Quantcast

New here. Husband with PTSD and traumatic brain injury


#1

Hi new here
My husband suffers from PTSD and traumatic brain injury from multiple head injuries. The last was last year which left him with total amnesia. A year on and I don’t think his memory will ever return 100%.
Has anyone experienced similar?
At times he gets very childlike and becomes anti-social.


#2

Hey Aqua,
Brain injuries affect us all in different ways. I’m often saying “Two people can have exactly the same impact but have vastly differing outcomes”. My initial injury was due to an MVA when I was very young, but since then I’ve had a few head injuries and personally I believe they have a compounding effect. So it’s not been a case of have an injury then it heals, then have another separate injury and it heals. Mine has been a case of injury that hasn’t healed, then another injury that hasn’t heal. For some people, including me, it hasn’t just been a simple addition of another injury, but more like a multiplication of effects.
Although at the time the dr’s said that the MVA injury was minimal, they didn’t have the technology available today to be able to view the impact and it was written off as a simple ‘bump on the head’. But over the years there were subtle signs there was an issue, some would have called them anti social behaviours, but most just labelled me as a ‘shit of a kid’ and I must admit I certainly lived up to that title. lol
Now I wouldn’t so much say I’m anti social but I’d much rather have my own company. I have a condition I call my ‘Foot IN mouth disease’ where I seem to say the wrong thing at the most inopportune moments. Sometimes I don’t just stick my foot in my mouth, hell, I seem to shove my whole leg in it lol. That filter that most people have between their brain and their mouth, well, mines broken. At least in my own company I’m the only one that’s going to be offended.
So don’t be a stranger there are many people here who have to deal with and manage symptoms on a daily basis and although I certainly don’t have all of the answers, There definitely would be others here who are dealing with very similar situations.
Merl from the Moderator Support Team


#3

We try to use H.A.L.T a lot. Hungry Angry Lonely or Tired. If 2 are out then its time to slow down. If 3 are out then its time to get help.
He medicated with cannabis which lets him, for the most part, live a normal life and neither of us drinks due to being recovering alcoholics.
Luckily he’s studying age care and disability atm which us helping him understand his condition. In the early days the migraines were like being hit in the head by a fire hose he told me. Waffer migraine medication helped fast along with aspirin and anything minty


#4

Aqua,

I am pleased you both have awareness of the 12 step program. Step one naturally starts with powerlessness and through working the program acceptance unfolds. I say this because it appears you are both moving into a new powerlessness and also possibly a new acceptance. From my experience with AA and now this physical powerlessness (my cells do not produce enough energy for my muscles) this has made me feel nothing in the world. I felt I could not identify with anything, nothing true or valuable which I could believe in. Because I felt insecurity in this powerlessness I became obsessed with my rage of “nothingness” and I also denied my “nothingness”. I could feel a terrifying attraction to the darkness.
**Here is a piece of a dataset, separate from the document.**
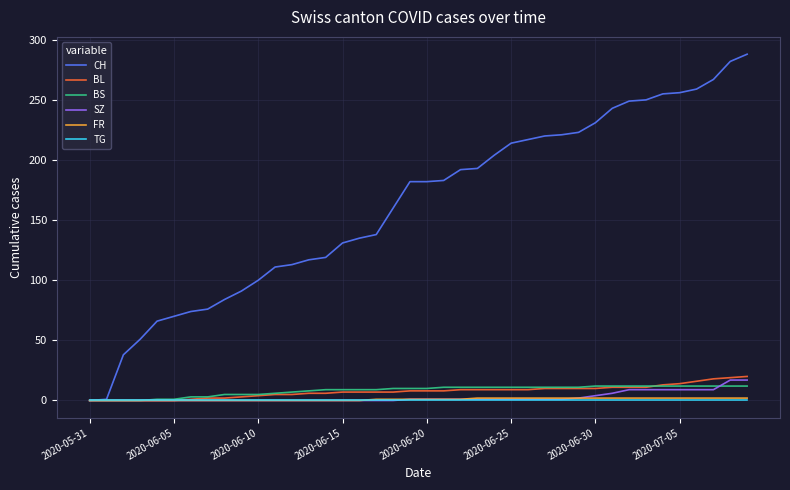

Which series has the largest range (max minus min)?

CH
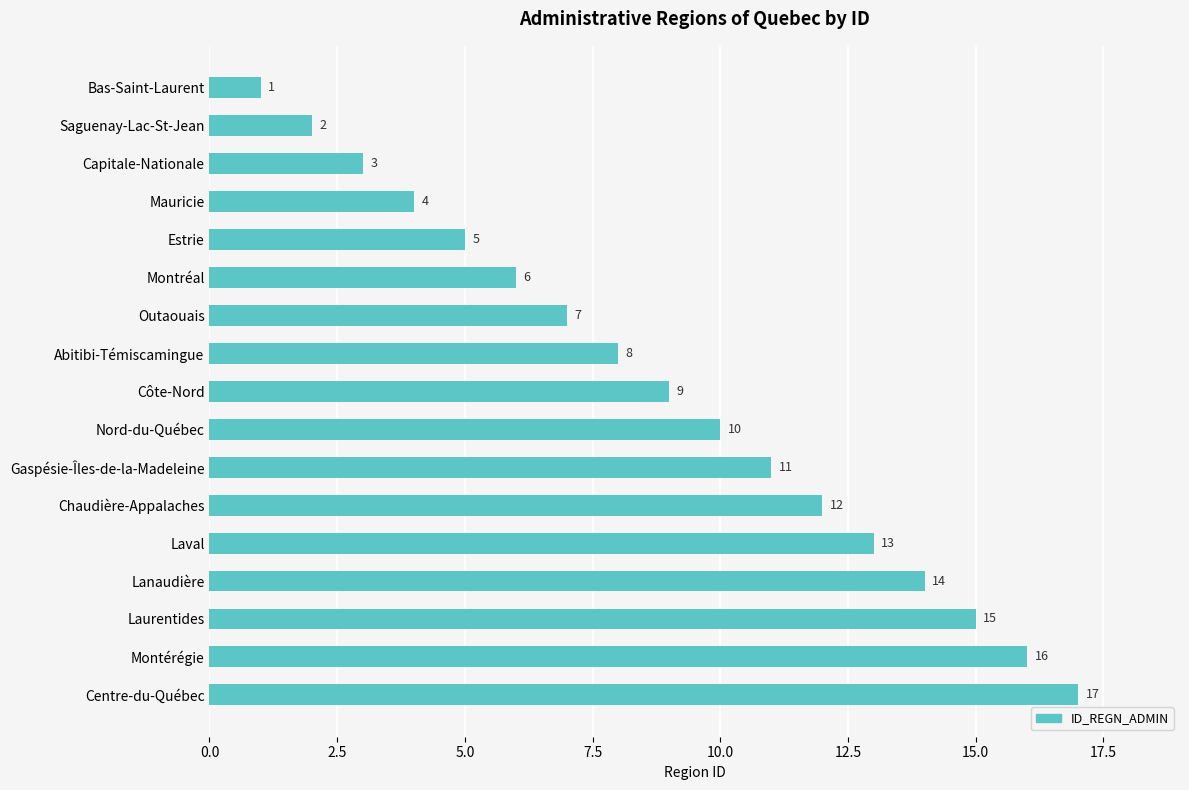

The chart shows a value of 1 at Bas-Saint-Laurent. True or false?

True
I knew enough to let go, to slow down and rest. I had no more stories about my inner lack nor could I make up stories. Yet I could feel myself holding onto my reactions and holding on to my beliefs about my deficiency. It caused me to feel like an outsider, never belong anywhere, and this created an emotional storminess. When I started releasing and letting go of this deep void inside this started breaking myself from my inner suffering, which started this emotional sobriety.

Because of my void within and this vacuum from within I wanted to hold onto my suffering or I thought it was better than my value being nothing. Yet letting go of my suffering and accepting my powerlessness within it has helped to create a physical serenity. My body now does not feel like I am in fight or flight and is helping my PTSD.

Because of your AA program I am suggesting some quiet time for both of you and to let go. I am suggesting you both practice serenity for few moments a day so this pinned up energy within your body can be released. The body remembers within the cells and passes on old information to the new cells in fight or flight. So it seems we need to teach our bodies self-surrender and self-possession within this powerlessness. I should say this is what has helped me in my powerlessness and hopelessness.

If you both choose to meditate by the way of letting go you may feel a falling in this powerlessness. It is uncomfortable. Human nature does not like to feel a void and emptiness, but gradually in the letting go it becomes okay. Acceptance seems to become serenity and you both will acquire a new depth. I am just suggesting this, as recovery is in the “fall” and this powerlessness allows the energies of life to flow. It creates just this place to begin and the step unfolds into this unshakable equanimity.

I did not answer your question specifically about having a similar experience and yet PTSD seems to make the body tight and resistance to life. Also for me in my addiction I wanted to fill my “nothingness” by hanging onto my suffering, so to work this out I had to find serenity by letting go. By letting go, quietly, I now feel my serenity there is no feeling of effort or of striving. This serenity helps with the ups and downs of life, helps the PTSD and releases this deep suffering.